Crude cyanuric acid typically contains up to 30% impurities like melamine and its precursors. Purification methods include acid treatment and solubility-based separation.

Dilute mineral acids convert impurities to ammonia, carbon dioxide, or cyanuric acid itself. Another method is that the crude acid is dissolved in an alkaline solution (NaOH or dilute ammonia), and then the organic impurities are filtered. The cyanuric acid is then precipitated by adding mineral acids.

4. Uses of Cyanuric Acid

The most important use of cyanuric acid is in the production of N-chlorinated isocyanurates. These chlorine-containing derivatives are widely used as disinfectants and sanitizing agents in:

  • Swimming pool disinfectants
  • Household bleaches
  • Industrial and institutional cleaners
  • Dishwasher detergents

Cyanuric acid is also used to help stabilize chlorine in swimming pool water by reducing its deactivation rate by a factor of 5–10 when used at concentrations of 25–50 ppm.

It is approved for use as a source of nitrogen in ruminant feed. Cyanuric acid is a precursor of isocyanic acid.

Small quantities of cyanuric acid are used to reduce NOx emissions in exhaust gases from stationary diesel engines and boilers fueled by coal, oil, or gas.

Several isocyanurate derivatives of cyanuric acid are used in the plastics industry. Examples include:

  1. Triallyl isocyanurate: homopolymerized or co-polymerized, it functions as a cross-linking agent in polyethylene, polyvinyl chloride (PVC), and laminate formulations.
  2. Tris(2-hydroxyethyl) isocyanurate: This compound acts as a cross-linking agent for polyurethanes, polyesters, and alkyd resins used in wire enamels and electrical varnishes.
  3. Triglycidyl isocyanurate: It is a cross-linking agent in epoxy resins and a curing agent for weather-resistant powder coatings.

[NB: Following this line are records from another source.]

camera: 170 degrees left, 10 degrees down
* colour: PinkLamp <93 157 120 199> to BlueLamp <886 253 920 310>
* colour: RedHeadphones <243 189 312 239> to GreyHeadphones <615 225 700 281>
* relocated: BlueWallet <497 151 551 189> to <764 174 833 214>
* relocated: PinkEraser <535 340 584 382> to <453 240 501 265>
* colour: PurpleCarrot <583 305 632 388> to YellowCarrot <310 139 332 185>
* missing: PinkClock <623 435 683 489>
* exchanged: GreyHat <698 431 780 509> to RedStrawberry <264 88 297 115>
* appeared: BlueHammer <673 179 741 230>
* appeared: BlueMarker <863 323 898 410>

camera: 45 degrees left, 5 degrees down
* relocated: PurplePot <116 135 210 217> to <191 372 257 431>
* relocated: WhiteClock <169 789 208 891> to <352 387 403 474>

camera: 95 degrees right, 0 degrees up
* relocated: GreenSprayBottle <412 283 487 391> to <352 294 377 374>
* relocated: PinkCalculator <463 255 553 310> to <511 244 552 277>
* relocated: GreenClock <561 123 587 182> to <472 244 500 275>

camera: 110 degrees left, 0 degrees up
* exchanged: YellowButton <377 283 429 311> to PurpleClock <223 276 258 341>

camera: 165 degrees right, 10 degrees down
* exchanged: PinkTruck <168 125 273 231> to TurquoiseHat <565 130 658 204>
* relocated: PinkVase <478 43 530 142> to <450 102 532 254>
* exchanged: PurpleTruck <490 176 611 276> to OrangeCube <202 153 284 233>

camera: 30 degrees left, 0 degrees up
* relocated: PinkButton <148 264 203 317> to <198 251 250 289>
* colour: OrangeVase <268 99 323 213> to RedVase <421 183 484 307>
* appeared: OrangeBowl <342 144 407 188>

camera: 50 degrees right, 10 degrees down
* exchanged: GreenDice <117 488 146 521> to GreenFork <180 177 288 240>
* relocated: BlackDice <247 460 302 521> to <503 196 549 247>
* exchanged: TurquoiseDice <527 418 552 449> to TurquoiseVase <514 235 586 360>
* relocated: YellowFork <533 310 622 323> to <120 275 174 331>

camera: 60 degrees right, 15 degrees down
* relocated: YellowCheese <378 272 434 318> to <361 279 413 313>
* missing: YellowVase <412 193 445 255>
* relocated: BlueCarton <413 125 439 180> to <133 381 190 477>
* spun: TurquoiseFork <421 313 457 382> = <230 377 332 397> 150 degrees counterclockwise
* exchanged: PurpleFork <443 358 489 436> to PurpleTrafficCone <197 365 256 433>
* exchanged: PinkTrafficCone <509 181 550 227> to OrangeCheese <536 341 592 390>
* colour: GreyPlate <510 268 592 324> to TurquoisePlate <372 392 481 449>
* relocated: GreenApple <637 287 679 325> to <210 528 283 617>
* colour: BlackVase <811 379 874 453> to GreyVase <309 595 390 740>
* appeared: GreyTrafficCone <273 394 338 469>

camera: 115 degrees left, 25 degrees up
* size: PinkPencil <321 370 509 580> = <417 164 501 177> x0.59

Melamine cyanurate has gained commercial importance as a halogen-free flame retardant for polyamide resins. It is also used as a potential solid lubricant.

Tris(2-carboxyethyl) isocyanurate is used in the production of water-soluble alkyd resins. Its ester derivatives serve as plasticizers for PVC and lubricants.

5. Toxicology of Cyanuric Acid

Cyanuric acid is generally considered a low-hazard product. It is classified as essentially nontoxic (acute oral and dermal) and non-irritating to the skin and eyes.

Acute Toxicity Data:

  • LD50 (rat, oral) > 5000 mg/kg (Practically non-toxic)
  • LD50 (rabbit, dermal) > 5000 mg/kg (Practically non-toxic)
  • LC50 (fish) > 2000 mg/L (24h) (Low toxicity)
  • EC50 (Daphnia) > 2000 mg/L (Low toxicity)

Subacute Toxicity Data:

  • NOEL (fish): 1000 mg/L
  • NOEL (algae): 2500 mg/L
  • Inhibition of reproduction (Daphnia): 1000 mg/L

Even though cyanuric acid has low inherent toxicity, inhalation of dust, eye contact, and ingestion should still be avoided. Be aware that it decomposes to toxic isocyanic acid above 200 °C.